Самоубийство само по себе выступает в «Бесах» как вполне логичное и в то же время объяснимое психологически следствие глубоко ложного постулата (результат первого шага «абсурдной логики»): «я бог», хотя бы в том смысле, что для «меня» нет никаких нравственных абсолютов и ничто не может ограничить «моего» своеволия. Этот основной постулат «метафизического нигилизма», ибо речь идет о «бунте» против бытия как высшего блага с точки зрения внебытийной, с логической неизбежностью раскрывается как убийство или самоубийство, поскольку это и есть «практическая реализация» небытия: небытие как действие, как «акт». Поэтому каким бы образом ни осознавал, скажем, Кириллов свое предстоящее самоуничтожение, в реальности кирилловского самоубийства, предвосхищенной вторым шагом кирилловской самоубийственной логики, выразилась именно эта суть нигилизма.
Нетрудно заметить, как далек от истины Камю, когда он находит у Достоевского некий «метафизический поворот», понимая под этим переход, который автор «Бесов» совершил якобы от точки зрения Кириллова к точке зрения, выраженной в декабрьском «Дневнике писателя» 1876 года, а затем вложенной в уста Алеши Карамазова.
Достоевский писал: «Без высшей идеи не может существовать ни человек, ни нация» [44]. Эту мысль, которая лежала в основе понимания Достоевским «кирилловского феномена», понимания, которое было развито в «Бесах» со всеми своими выводами, Камю неожиданно открывает для себя в декабрьском «Дневнике писателя» за 1876 год, то есть гораздо позже публикации романа (1871–1872). И не просто открывает, но и противопоставляет концепции Достоевского.

- [Сохранённые данные]
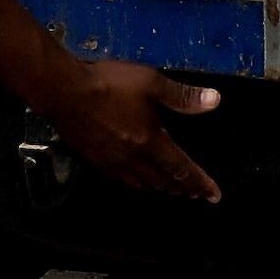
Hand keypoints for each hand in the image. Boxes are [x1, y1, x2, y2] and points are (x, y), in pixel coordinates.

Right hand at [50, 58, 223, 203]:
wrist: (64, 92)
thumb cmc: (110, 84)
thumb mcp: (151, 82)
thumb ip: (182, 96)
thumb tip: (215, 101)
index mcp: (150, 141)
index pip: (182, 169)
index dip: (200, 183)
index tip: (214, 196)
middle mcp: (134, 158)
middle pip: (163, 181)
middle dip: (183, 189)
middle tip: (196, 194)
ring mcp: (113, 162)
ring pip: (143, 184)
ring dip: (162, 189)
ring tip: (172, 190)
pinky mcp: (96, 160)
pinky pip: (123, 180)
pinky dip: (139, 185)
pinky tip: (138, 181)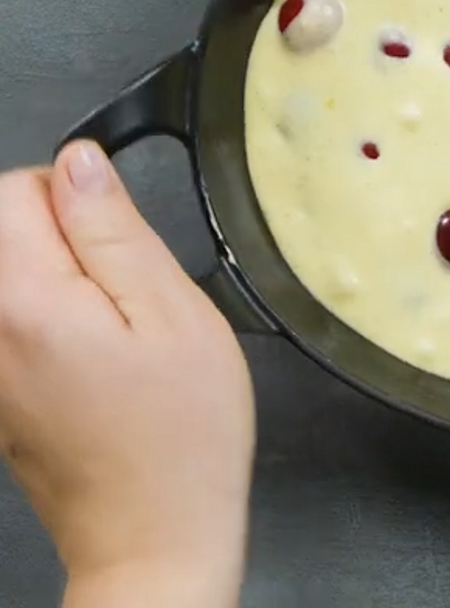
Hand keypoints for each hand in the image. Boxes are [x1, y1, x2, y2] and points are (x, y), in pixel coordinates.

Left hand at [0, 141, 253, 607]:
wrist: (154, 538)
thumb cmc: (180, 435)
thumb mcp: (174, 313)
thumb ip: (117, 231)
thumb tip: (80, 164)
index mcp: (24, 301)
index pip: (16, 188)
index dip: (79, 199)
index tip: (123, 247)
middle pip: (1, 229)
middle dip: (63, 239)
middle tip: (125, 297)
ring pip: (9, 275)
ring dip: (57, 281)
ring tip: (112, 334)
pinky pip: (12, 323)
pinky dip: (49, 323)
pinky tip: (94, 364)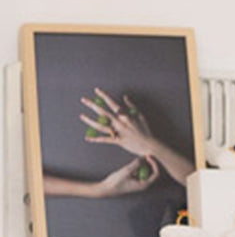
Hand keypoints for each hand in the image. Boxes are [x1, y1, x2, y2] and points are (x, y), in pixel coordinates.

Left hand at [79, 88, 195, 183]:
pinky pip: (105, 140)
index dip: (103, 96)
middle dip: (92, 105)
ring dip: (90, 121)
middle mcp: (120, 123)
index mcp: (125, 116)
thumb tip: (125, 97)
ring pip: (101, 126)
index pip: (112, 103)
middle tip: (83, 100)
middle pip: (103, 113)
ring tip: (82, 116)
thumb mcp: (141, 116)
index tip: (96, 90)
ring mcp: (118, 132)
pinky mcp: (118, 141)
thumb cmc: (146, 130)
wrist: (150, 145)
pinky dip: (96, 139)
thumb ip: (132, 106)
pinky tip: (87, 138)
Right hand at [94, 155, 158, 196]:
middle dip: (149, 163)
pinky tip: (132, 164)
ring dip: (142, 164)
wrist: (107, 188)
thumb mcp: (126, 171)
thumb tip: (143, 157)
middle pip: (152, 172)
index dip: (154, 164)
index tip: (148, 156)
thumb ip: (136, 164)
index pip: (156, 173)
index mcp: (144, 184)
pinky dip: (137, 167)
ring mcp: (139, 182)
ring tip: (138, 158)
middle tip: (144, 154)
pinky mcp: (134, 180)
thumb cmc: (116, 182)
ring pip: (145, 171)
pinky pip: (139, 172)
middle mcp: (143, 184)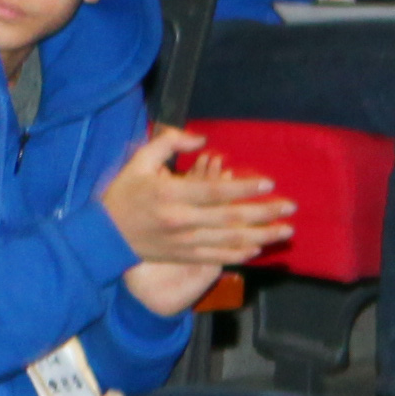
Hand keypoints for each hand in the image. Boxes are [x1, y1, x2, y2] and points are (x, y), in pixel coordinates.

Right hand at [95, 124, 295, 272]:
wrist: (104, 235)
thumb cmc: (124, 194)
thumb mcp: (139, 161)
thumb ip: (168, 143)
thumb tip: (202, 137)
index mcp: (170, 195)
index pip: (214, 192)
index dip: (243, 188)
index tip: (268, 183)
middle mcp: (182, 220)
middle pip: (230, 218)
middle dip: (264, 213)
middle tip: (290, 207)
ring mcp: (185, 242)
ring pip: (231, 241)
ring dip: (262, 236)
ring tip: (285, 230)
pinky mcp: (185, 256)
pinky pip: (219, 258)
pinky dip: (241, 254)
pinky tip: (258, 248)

- [Что нужно сделать]
- A) В какие годы, согласно фрагменту о «Бесах», был опубликован роман?
- B) Объясните по фрагменту о «Бесах», почему основной постулат «метафизического нигилизма» с логической неизбежностью раскрывается как убийство или самоубийство.

- [Ответы к заданиям]
- A) Роман был опубликован в 1871–1872 годах.

- B) Убийство или самоубийство и есть «практическая реализация» небытия, то есть небытие как действие, как «акт». Постулат «я бог» означает, что для человека нет нравственных абсолютов и его своеволие ничем не ограничено. Это «бунт» против бытия как высшего блага с внебытийной точки зрения.